Wes is survived by his beautiful, loving wife, his sons, grandchildren, brothers-in-law Bob (Peggy) and Tom (Joyce) Moore, Aunt Marietta James, nephews, nieces, and countless former police cadets, soldiers, and judo students whose lives were greatly and positively impacted by this very special man. He is preceded in death by his mother, father, stepfather, stepbrother Warren Wiley, and in-laws Jess and Midge Moore.
A celebration will be held for “Big Wes” at 2:00 p.m. on Saturday, October 28, 2017 in the College of Southern Idaho Fine Arts Auditorium. Burial will follow at Sunset Memorial Park with Military honors by the Idaho Army Honor Guard and Magic Valley Honor Guard.
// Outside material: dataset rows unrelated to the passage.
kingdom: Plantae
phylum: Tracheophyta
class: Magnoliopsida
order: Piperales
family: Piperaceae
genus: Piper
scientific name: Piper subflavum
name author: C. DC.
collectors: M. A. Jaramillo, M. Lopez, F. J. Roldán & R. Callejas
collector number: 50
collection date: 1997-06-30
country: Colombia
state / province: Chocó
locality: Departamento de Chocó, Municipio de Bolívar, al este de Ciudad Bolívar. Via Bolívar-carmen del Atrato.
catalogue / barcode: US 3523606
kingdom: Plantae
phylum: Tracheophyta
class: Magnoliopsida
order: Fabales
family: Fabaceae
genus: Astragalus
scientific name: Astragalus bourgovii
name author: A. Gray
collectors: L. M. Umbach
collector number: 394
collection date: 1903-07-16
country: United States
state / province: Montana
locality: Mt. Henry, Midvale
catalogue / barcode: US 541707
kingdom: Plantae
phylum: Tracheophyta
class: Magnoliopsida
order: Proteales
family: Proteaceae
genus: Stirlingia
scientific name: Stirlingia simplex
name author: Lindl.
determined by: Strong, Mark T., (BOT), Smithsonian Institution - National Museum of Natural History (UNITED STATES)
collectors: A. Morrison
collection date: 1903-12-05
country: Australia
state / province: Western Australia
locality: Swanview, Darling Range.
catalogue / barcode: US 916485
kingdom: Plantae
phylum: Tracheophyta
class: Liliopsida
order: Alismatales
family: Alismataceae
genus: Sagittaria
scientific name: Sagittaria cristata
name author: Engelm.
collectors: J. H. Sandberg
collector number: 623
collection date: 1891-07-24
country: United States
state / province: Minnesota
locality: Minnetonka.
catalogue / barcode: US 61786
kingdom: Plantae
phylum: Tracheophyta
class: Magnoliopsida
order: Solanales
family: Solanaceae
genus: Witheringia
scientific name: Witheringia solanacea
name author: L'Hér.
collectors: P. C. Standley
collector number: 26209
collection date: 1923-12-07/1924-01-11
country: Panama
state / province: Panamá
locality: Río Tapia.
In lieu of flowers, Wes and his family would like to encourage friends and family members to donate to the Twin Falls Education Foundation Dobbs Family Wrestling Endowment or the College of Southern Idaho Foundation. Services are under the direction of Reynolds Funeral Chapel, Twin Falls.
Condolences may be left for the family by visiting www.reynoldschapel.com.
“So live your life that the fear of death can never enter your heart. Trouble no one about their religion; respect others in their view, and demand that they respect yours. Love your life, perfect your life, beautify all things in your life. Seek to make your life long and its purpose in the service of your people. Prepare a noble death song for the day when you go over the great divide. Always give a word or a sign of salute when meeting or passing a friend, even a stranger, when in a lonely place. Show respect to all people and grovel to none. When you arise in the morning give thanks for the food and for the joy of living. If you see no reason for giving thanks, the fault lies only in yourself. Abuse no one and no thing, for abuse turns the wise ones to fools and robs the spirit of its vision. When it comes your time to die, be not like those whose hearts are filled with the fear of death, so that when their time comes they weep and pray for a little more time to live their lives over again in a different way. Sing your death song and die like a hero going home.”